Velupillai Prabhakaran, the Tiger leader killed during the offensive in May, resisted democratic reform of his movement, posing a key obstacle to the peace process which was finally abandoned in 2006, heralding the return to war.

After the Tigers’ military defeat some supporters overseas said that they were waiting for word of what would happen to the movement in order to decide how to channel their money.

The Tigers are a banned terrorist group in most Western countries. Last week the founder of the British Tamil Association was sentenced to two years in jail for illegally procuring electrical components for the group.

Almost 300,000 Tamil civilians who had been trapped in the war zone are now interned in military-run camps in northern Sri Lanka.
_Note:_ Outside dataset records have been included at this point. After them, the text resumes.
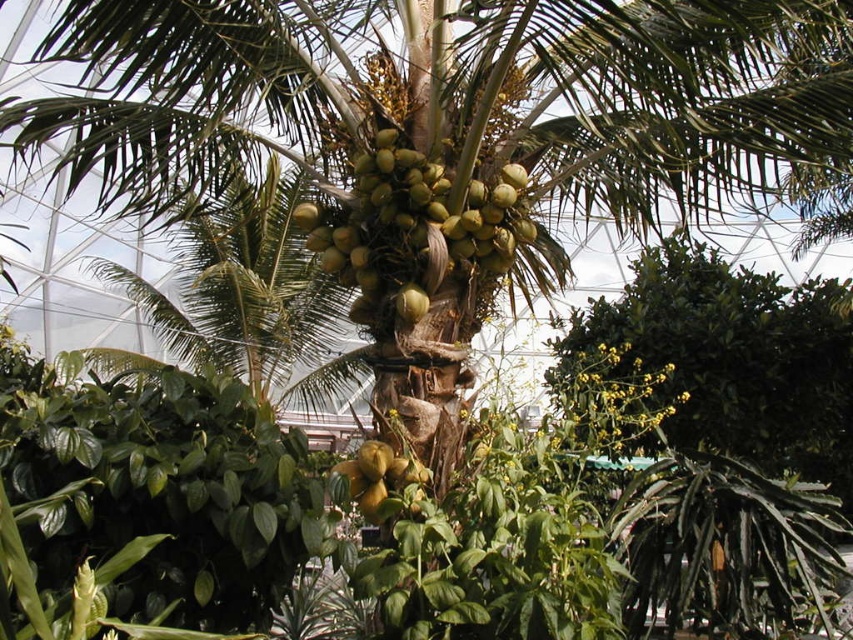
You are a botanist examining the coconut palm tree in the greenhouse. You notice two coconuts labeled as green matte coconuts at center and green matte coconut at center. Which one has a larger width?

The green matte coconuts at center has a larger width than the green matte coconut at center.

You are a botanist examining the coconut palm tree in the tropical setting. You notice a specific point marked at coordinates (415, 227). Which object from the scene is located exactly at this point?

The green matte coconuts at center are located exactly at point (415, 227).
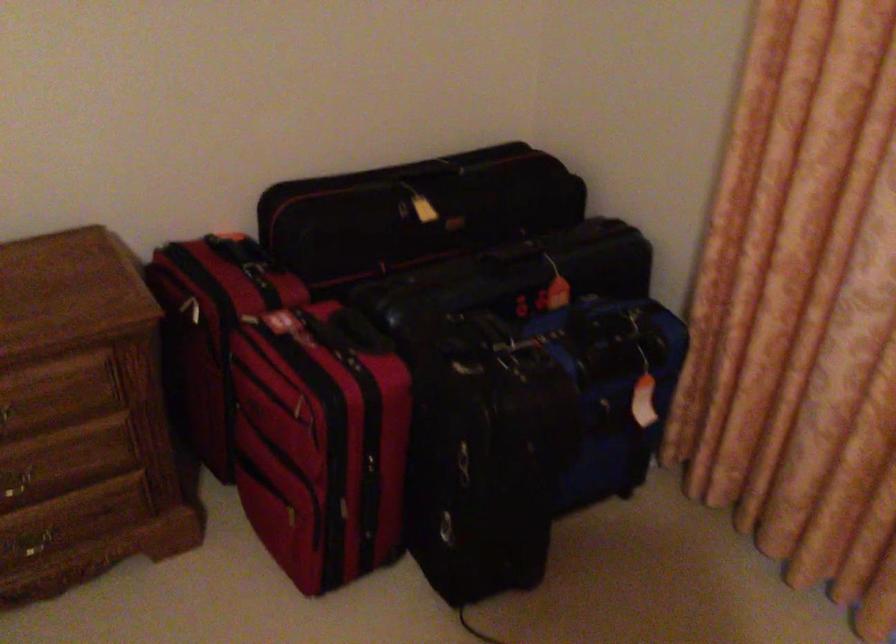
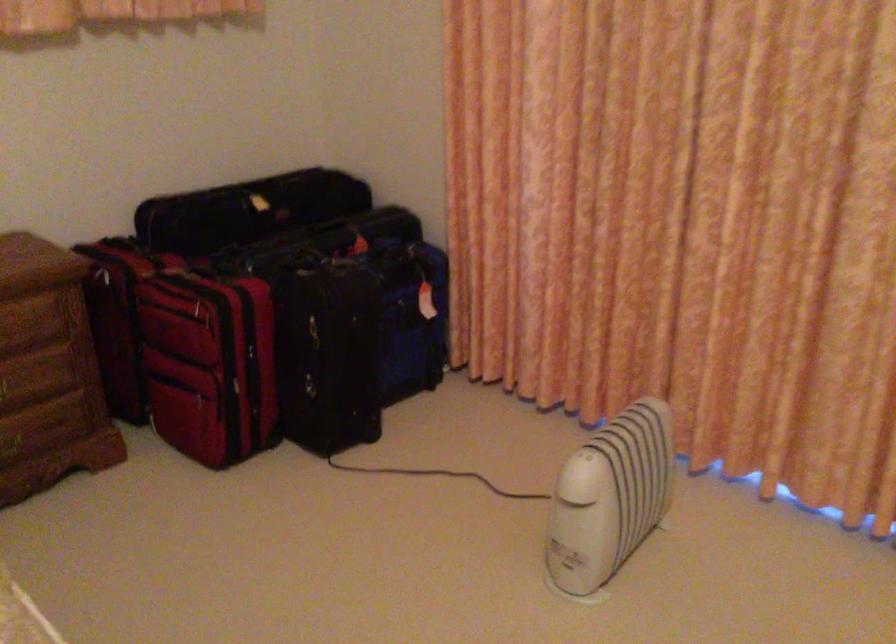
Question: The images are taken continuously from a first-person perspective. In which direction is your viewpoint rotating?

Choices:
 (A) Left
 (B) Right
 (C) Up
 (D) Down

Answer: (B)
The Government says they must stay there until they can be “screened” for links to the Tigers — although Sri Lanka’s Foreign Secretary has suggested that all Tamils could be considered as being “with” the Tigers “at least mentally”.

The United Nations has called on the Sri Lankan Government to allow full humanitarian access to the camps.International human rights groups have called for an independent inquiry into war crimes allegedly committed by both sides during the final assault in May. A Times investigation last month found that more than 20,000 Tamil civilians were killed, most of them during government shelling.

Yesterday government officials revealed that the only human rights investigation into the war had been disbanded with more than half of its cases unresolved. The inquiry was established two years ago under international pressure and was assigned 16 cases of alleged abuses by both sides, including the execution-style killings of 17 aid workers from the French group Action Contre la Faim.

In March last year a team of international observers on the commission resigned saying the Government lacked the will to investigate the abuse claims.